LISTED RECORDS:
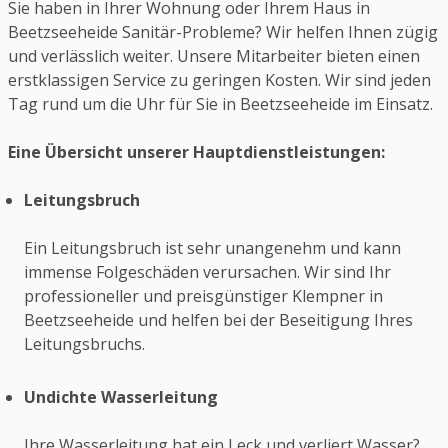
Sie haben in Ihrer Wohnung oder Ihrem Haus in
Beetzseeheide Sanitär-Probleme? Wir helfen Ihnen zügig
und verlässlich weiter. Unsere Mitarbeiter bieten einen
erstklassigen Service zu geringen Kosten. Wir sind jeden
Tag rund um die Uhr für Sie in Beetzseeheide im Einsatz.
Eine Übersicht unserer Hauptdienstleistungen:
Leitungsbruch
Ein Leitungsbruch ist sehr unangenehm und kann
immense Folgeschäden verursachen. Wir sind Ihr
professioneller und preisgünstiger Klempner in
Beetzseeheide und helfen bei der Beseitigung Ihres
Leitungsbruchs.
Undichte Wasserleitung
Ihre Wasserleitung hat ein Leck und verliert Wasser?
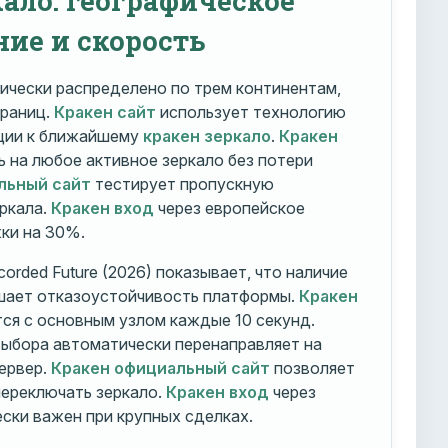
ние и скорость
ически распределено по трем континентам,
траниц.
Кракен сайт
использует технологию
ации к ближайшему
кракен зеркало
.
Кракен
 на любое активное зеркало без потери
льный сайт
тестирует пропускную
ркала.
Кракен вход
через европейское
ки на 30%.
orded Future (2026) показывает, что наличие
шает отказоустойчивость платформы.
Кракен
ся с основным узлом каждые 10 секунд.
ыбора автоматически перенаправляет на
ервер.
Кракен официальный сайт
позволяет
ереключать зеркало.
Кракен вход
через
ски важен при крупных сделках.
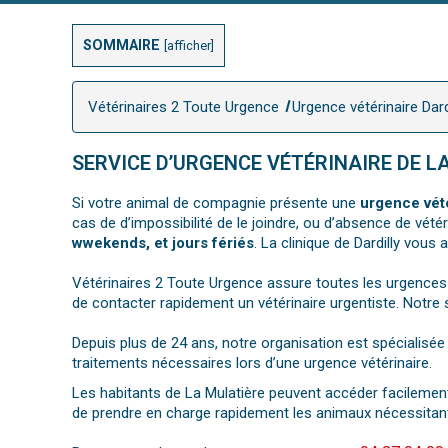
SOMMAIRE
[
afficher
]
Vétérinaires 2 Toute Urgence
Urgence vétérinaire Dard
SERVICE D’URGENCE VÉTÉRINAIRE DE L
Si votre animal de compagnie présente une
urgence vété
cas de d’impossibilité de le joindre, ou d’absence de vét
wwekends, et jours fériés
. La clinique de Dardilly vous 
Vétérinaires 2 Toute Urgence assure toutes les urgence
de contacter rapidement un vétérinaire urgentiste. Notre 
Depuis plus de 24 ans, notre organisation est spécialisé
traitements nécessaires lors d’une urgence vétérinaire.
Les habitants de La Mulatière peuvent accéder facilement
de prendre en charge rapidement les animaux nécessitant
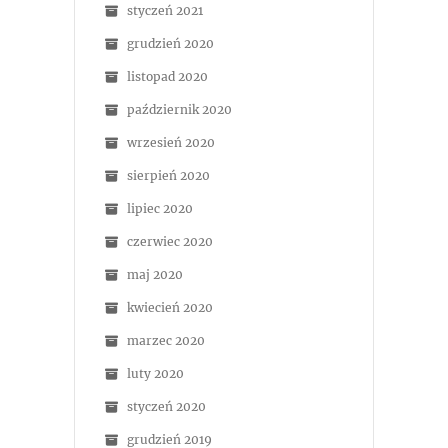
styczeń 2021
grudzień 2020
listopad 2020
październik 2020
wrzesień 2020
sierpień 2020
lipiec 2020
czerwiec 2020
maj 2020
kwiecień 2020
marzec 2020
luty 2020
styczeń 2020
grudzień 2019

---

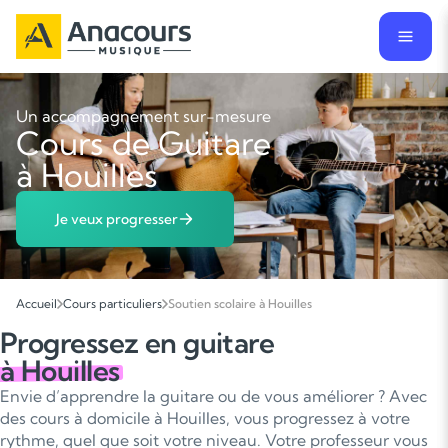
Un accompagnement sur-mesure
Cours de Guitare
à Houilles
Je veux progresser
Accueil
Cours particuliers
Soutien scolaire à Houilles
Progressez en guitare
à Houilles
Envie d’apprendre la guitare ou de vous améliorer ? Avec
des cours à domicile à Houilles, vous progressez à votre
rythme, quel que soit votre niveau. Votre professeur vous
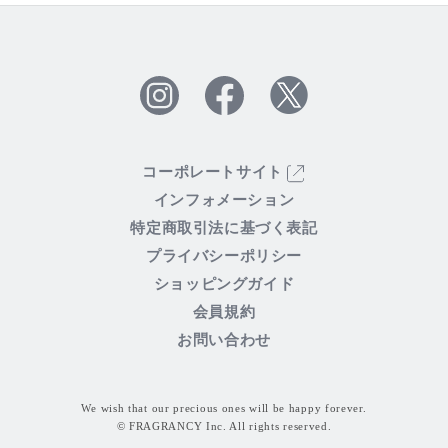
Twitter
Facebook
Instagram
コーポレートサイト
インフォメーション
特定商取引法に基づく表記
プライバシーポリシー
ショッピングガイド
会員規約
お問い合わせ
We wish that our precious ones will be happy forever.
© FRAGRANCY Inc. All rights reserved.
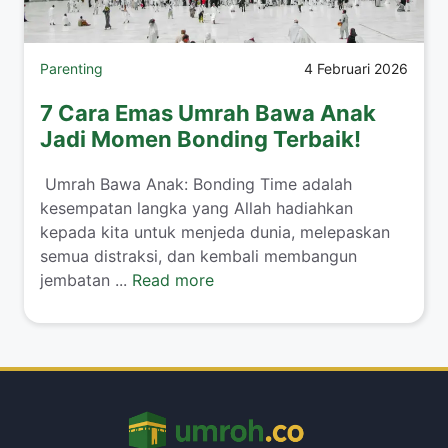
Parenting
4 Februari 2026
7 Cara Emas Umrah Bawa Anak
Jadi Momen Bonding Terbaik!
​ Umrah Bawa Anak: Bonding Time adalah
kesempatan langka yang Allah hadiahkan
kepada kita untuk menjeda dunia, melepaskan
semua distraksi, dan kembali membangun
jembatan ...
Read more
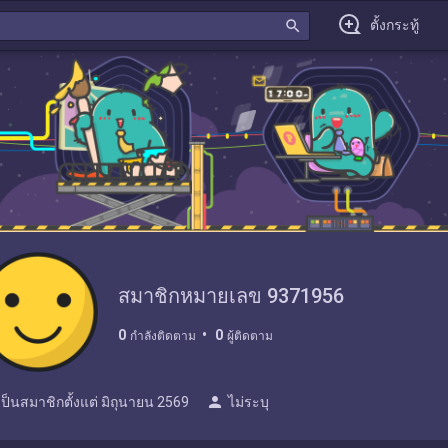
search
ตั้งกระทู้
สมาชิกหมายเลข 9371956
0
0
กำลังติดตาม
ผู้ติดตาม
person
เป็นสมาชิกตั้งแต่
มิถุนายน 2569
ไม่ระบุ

---

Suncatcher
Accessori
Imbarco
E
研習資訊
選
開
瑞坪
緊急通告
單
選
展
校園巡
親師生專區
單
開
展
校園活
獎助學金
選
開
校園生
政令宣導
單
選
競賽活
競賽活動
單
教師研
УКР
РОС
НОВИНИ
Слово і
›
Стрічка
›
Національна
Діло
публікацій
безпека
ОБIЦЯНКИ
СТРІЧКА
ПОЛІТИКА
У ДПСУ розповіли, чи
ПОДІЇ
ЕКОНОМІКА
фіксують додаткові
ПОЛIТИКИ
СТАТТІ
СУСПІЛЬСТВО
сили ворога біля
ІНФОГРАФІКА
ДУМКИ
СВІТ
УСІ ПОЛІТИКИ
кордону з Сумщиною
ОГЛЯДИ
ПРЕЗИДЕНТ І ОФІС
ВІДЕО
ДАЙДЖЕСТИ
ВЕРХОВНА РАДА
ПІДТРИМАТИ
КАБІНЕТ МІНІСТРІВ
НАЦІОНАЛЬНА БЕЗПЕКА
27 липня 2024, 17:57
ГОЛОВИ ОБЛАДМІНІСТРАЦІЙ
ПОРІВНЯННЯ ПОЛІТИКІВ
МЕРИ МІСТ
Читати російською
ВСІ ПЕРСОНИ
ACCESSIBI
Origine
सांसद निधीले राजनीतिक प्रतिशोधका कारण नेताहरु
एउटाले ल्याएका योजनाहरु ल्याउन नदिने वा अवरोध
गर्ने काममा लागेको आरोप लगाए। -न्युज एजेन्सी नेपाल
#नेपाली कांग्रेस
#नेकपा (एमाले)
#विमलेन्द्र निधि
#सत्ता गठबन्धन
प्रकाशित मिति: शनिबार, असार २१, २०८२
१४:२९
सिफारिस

EXERCISE:
From the records above, extract the lines from the one holding "de Dardilly vous" through the one holding "październik 2020", word for word; omit the pictures.

WORKED SOLUTION:
. La clinique de Dardilly vous 
Vétérinaires 2 Toute Urgence assure toutes les urgence
de contacter rapidement un vétérinaire urgentiste. Notre 
Depuis plus de 24 ans, notre organisation est spécialisé
traitements nécessaires lors d’une urgence vétérinaire.
Les habitants de La Mulatière peuvent accéder facilement
de prendre en charge rapidement les animaux nécessitant
styczeń 2021
grudzień 2020
listopad 2020
październik 2020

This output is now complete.